WHAT do the former Foreign Secretary David Owen, the poet John Keats, comic Harry Hill and I have in common? This may sound like the start of a bad joke, but it is a serious question. No, we are not all poets, nor comedians, nor politicians, but we have all studied and practised medicine only to give it up for another profession.
Students choose to study medicine for different reasons. Once qualified, some of us, for equally different reasons, will choose to hang up our stethoscopes in favour of another calling. But why did we give up medicine—why does any doctor? This is often a source of bemusement to nonmedics who view the profession as an escalator that, once mounted, is ridden virtually to the pearly gates. Medicine, we are quietly reminded, is a calling that it would be impolite to ignore. All that time and study, and of course money, must be justified by a fulfilling lifelong career.
It is true that medicine offers the chance to change lives for the better. That desire is what attracts most of us in the first place but, once there, some discover there are other routes to the same goal.

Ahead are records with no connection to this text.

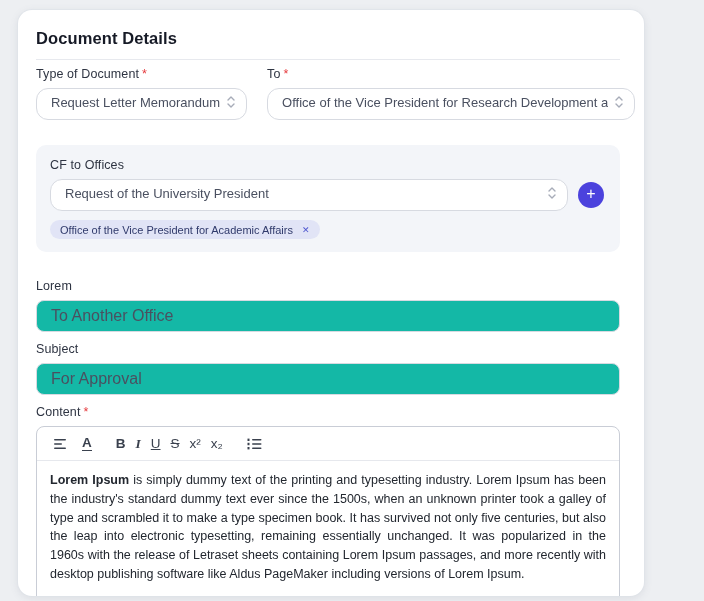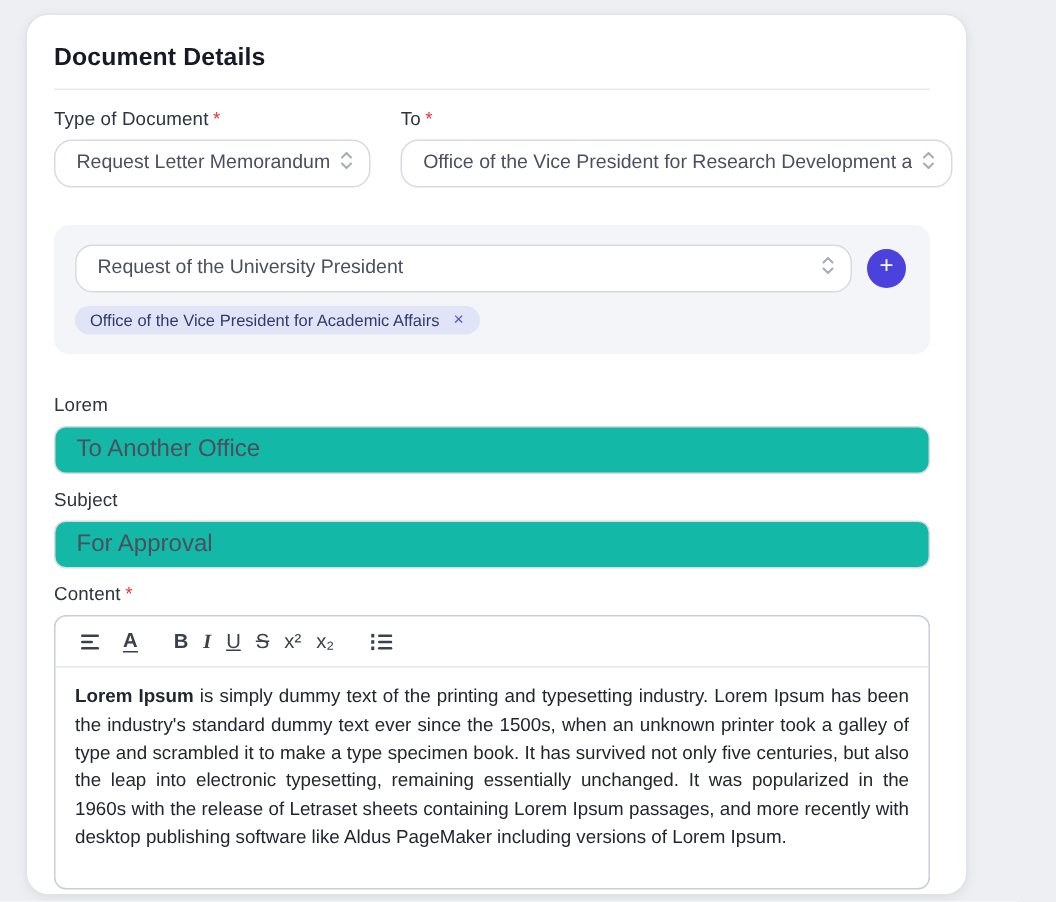--- a/index.html
+++ b/index.html
@@ -35,21 +35,21 @@
     font-size: 12.5px;
     color: #2e3442;
     margin-bottom: 7px;
     letter-spacing: .1px;
   }
   .req { color: #e5383b; margin-left: 3px; }
   .grid-2 {
     display: grid;
     grid-template-columns: 1fr 1fr;
     gap: 20px;
-    margin-top: 12px;
+    margin-top: 7px;
   }
   .select {
     height: 32px;
     border: 1px solid #d7dae1;
     border-radius: 12px;
     background: #fff;
     display: flex;
     align-items: center;
     padding: 0 10px 4px 14px;
     cursor: pointer;
@@ -184,20 +184,21 @@
         <span class="select-value">Office of the Vice President for Research Development a</span>
         <svg class="chev" width="10" height="14" viewBox="0 0 10 14">
             <path d="M2 5 L5 2 L8 5" fill="none" stroke="#a7acb8" stroke-width="1.4" stroke-linecap="round" stroke-linejoin="round"></path>
             <path d="M2 9 L5 12 L8 9" fill="none" stroke="#a7acb8" stroke-width="1.4" stroke-linecap="round" stroke-linejoin="round"></path>
           </svg>
       </div>
     </div>
   </div>
 
   <div class="cf-panel">
+    <div class="label">CF to Offices</div>
     <div class="cf-row">
       <div class="select">
         <span class="select-value">Request of the University President</span>
         <svg class="chev" width="10" height="14" viewBox="0 0 10 14">
             <path d="M2 5 L5 2 L8 5" fill="none" stroke="#a7acb8" stroke-width="1.4" stroke-linecap="round" stroke-linejoin="round"></path>
             <path d="M2 9 L5 12 L8 9" fill="none" stroke="#a7acb8" stroke-width="1.4" stroke-linecap="round" stroke-linejoin="round"></path>
           </svg>
       </div>
       <button class="add-btn">+</button>
     </div>

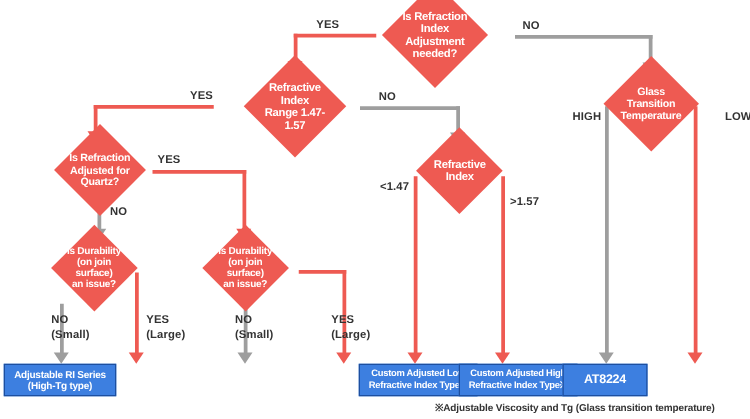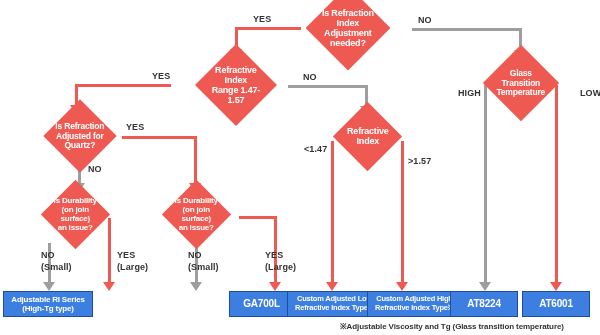--- a/index.html
+++ b/index.html
@@ -177,37 +177,31 @@
 Temperature</span>
   </div>
 
   <div class="box" style="left:3px;top:291px;width:90px;height:26px;font-size:8px;">
     <span>Adjustable RI Series
 (High-Tg type)</span>
   </div>
 
 
 
-  <div class="box" style="left:229px;top:291px;width:65px;height:26px;font-size:10px;">
-    <span>GA700L</span>
-  </div>
 
   <div class="box" style="left:287px;top:291px;width:95px;height:26px;font-size:7.5px;">
     <span>Custom Adjusted Low
 Refractive Index Type※</span>
   </div>
 
   <div class="box" style="left:367px;top:291px;width:95px;height:26px;font-size:7.5px;">
     <span>Custom Adjusted High
 Refractive Index Type※</span>
   </div>
 
   <div class="box" style="left:450px;top:291px;width:68px;height:26px;font-size:10px;">
     <span>AT8224</span>
   </div>
 
-  <div class="box" style="left:522px;top:291px;width:68px;height:26px;font-size:10px;">
-    <span>AT6001</span>
-  </div>
-
-  <div class="footnote" style="left:340px;top:320px;">※Adjustable Viscosity and Tg (Glass transition temperature)</div>
+
+  <div class="footnote" style="left:348px;top:320px;">※Adjustable Viscosity and Tg (Glass transition temperature)</div>
 
 </div>
 
 </body></html>

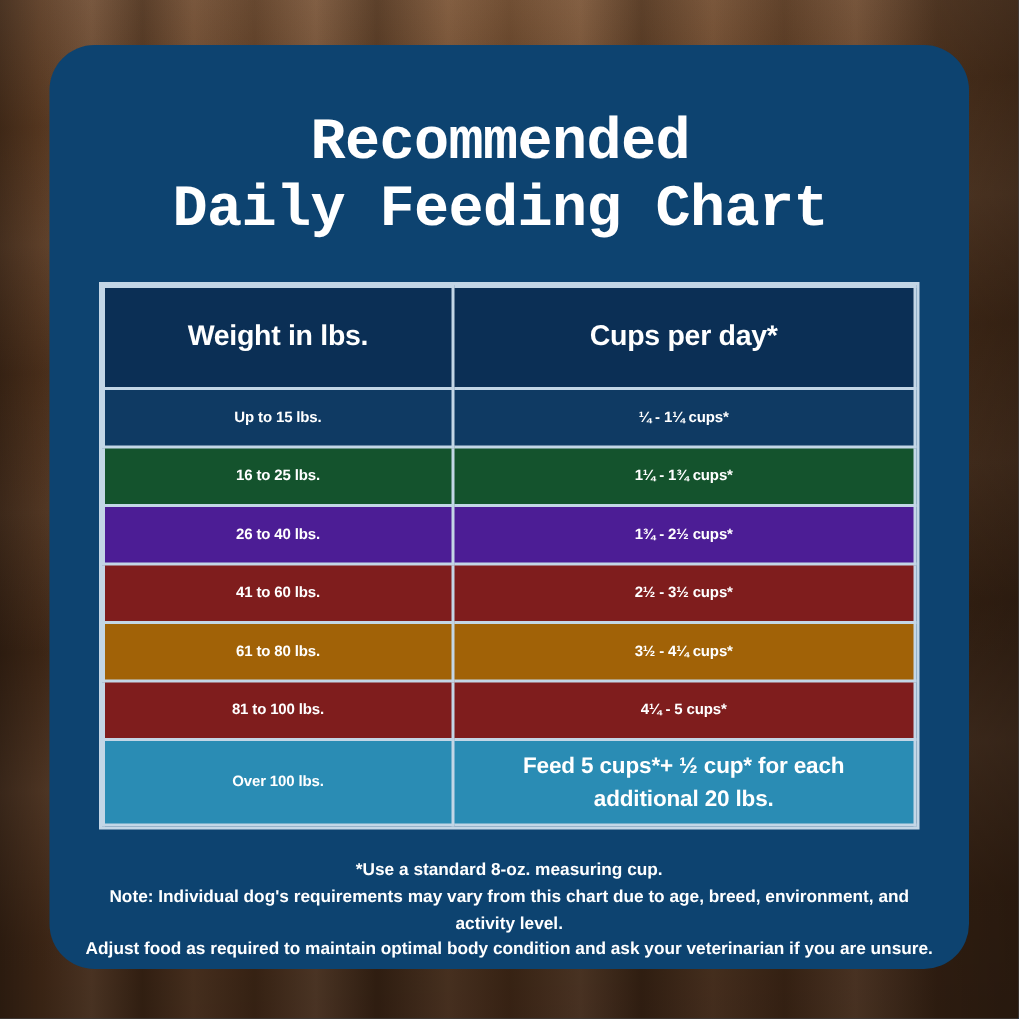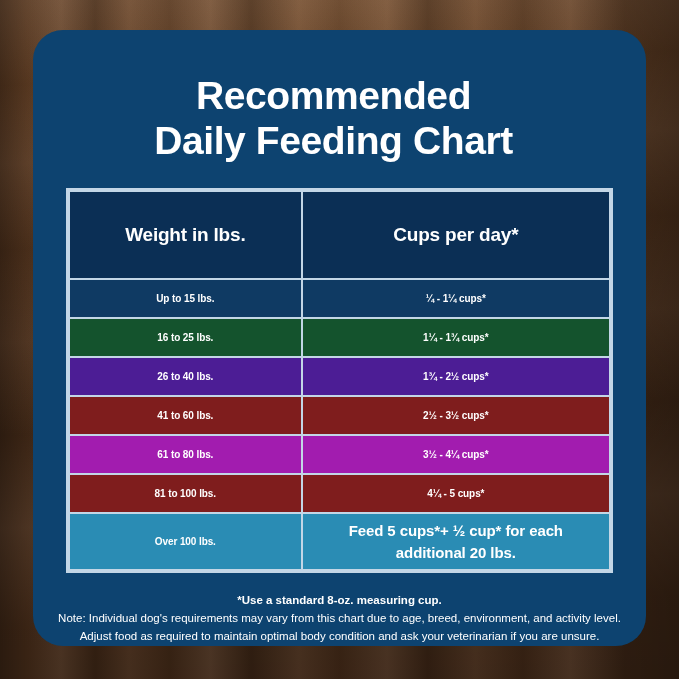--- a/index.html
+++ b/index.html
@@ -62,20 +62,21 @@
     height: 616px;
     background: #0d4370;
     border-radius: 30px;
     padding: 0;
     overflow: hidden;
   }
 
   .title-block {
     text-align: center;
     padding: 43px 52px 0 40px;
+    font-family: Liberation Mono, monospace;
   }
 
   .title-line {
     color: #ffffff;
     font-size: 39px;
     font-weight: bold;
     line-height: 1.16;
     letter-spacing: -0.4px;
   }
 
@@ -98,38 +99,38 @@
     text-align: center;
     color: #ffffff;
     vertical-align: middle;
   }
 
   col.col-weight { width: 43%; }
   col.col-cups   { width: 57%; }
 
   thead th {
     background: #0b2f55;
-    height: 88px;
+    height: 68px;
     font-size: 19px;
     font-weight: bold;
     letter-spacing: -0.2px;
   }
 
   tbody td {
     height: 39px;
     font-size: 10px;
     font-weight: bold;
     letter-spacing: -0.1px;
   }
 
   tbody tr.r0 td { background: #0f3a63; }
   tbody tr.r1 td { background: #14532d; }
   tbody tr.r2 td { background: #4c1d95; }
   tbody tr.r3 td { background: #7f1d1d; }
-  tbody tr.r4 td { background: #a21caf; }
+  tbody tr.r4 td { background: #a16207; }
   tbody tr.r5 td { background: #7f1d1d; }
   tbody tr.r6 td { background: #2a8cb4; height: 57px; }
 
   tbody tr.r6 td.cups-last {
     font-weight: bold;
     font-size: 15px;
     line-height: 1.45;
     padding: 0 22px;
   }
 
@@ -142,21 +143,21 @@
   }
 
   .fn-star {
     font-size: 11.5px;
     font-weight: bold;
     line-height: 1.5;
   }
 
   .fn-line {
     font-size: 11.5px;
-    font-weight: normal;
+    font-weight: bold;
     line-height: 1.55;
   }
 </style>
 </head>
 <body>
 
 <div class="wood-bg"></div>
 
 <div class="card">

Some leave because they are forced to — compelled by circumstances to give up their chosen profession such as for ill health. Others may find they are forced to choose between two different callings. Lord David Owen was a junior doctor in London preparing to sit his MRCP examination when he was elected to parliament. Suddenly, a decision had to be made and a life in politics won out over medicine. But his choice was not between helping to change lives or not—it was between two means of achieving the same end. While politics might not seem an obvious choice for a doctor there are others who have given up medicine for an altogether more revolutionary practice. For example, the Argentinian Che Guevara wore a white coat before he wore that beret.
Some doctors leave medicine because they are simply much better at something else, and find they can change lives in other perhaps less obvious ways. John Keats studied medicine and surgery for longer than he was a poet. For over six years he was either apprenticed or studying at Guy’s Hospital. Despite being well regarded as a junior surgeon, Keats turned out to be an even better poet. However, one life may have informed the other, as some critics see strong medical influences in Keats’ poetry. Other physicians who have picked up the pen have also found inspiration in their former careers. Anton Chekov, the dramatist and master short story teller, features doctors in 83 of his short stories. Arthur Conan Doyle drew upon his knowledge of lecturer Dr Joseph Bell as the model for his most famous creation, Sherlock Holmes, and in Michael Crichton’s breakthrough novel, The Andromeda Strain, he told a tale of microbiology long before he dabbled with dinosaurs.
Some of course leave because they discover that although they wish to change lives, the practice of medicine is not for them. Many doctors, like all professionals, become disillusioned at one point or another in their careers, but most soldier on and come out the other side, stronger and wiser. But a few feel it is best to move on. The comedian Harry Hill was a junior doctor in London when he felt like this. Medicine’s loss was, however, stand-up’s gain. While he recalls that there was a kind of gallows humour in medicine, his own whimsical comedy turned into something quite the opposite, perhaps as a reaction. Others who have swapped medicine for comedy may have had the same strategy. There is little that can be attributed to medicine in the work of Graham Chapman of Monty Python fame, nor of Graeme Garden of the Goodies. These two comedians studied medicine, but, for both, the lure of comedy was a greater attraction.
And, what about me? I was not offered a parliamentary seat. Nor did I discover I was the greatest poet of my generation. I did not even feel compelled to find a role that was the antithesis of being a doctor. Medicine and I simply grew apart. The world into which I graduated had changed so radically that my job was now unrecognisable and at the same time my interests were starting to drift away from medicine. I still wanted to change lives for the better, and on good days maybe even change the world, but I wondered one day whether I could do that in another way. And, importantly, I had a Plan B.
Doctors are generally very smart people and smart people are versatile. But even smart people get frightened or bored or frustrated, or simply change their minds. Doctors can choose to leave the job they trained for just as many other professionals do, finding new challenges in a myriad of other roles. As working lives are becoming ever longer, there should be no need to struggle on in a job we find unfulfilling. And there should be no need for the talented to confine their activities to a single career.
Incidentally, if you are looking for a major career change you might consider two doctors who found high office in the church. The 13th century Pope John XXI was a doctor before he stepped into the shoes of the fisherman. If your aspirations are even loftier, why not emulate St Luke the Evangelist, and go all out for canonisation. Aim high.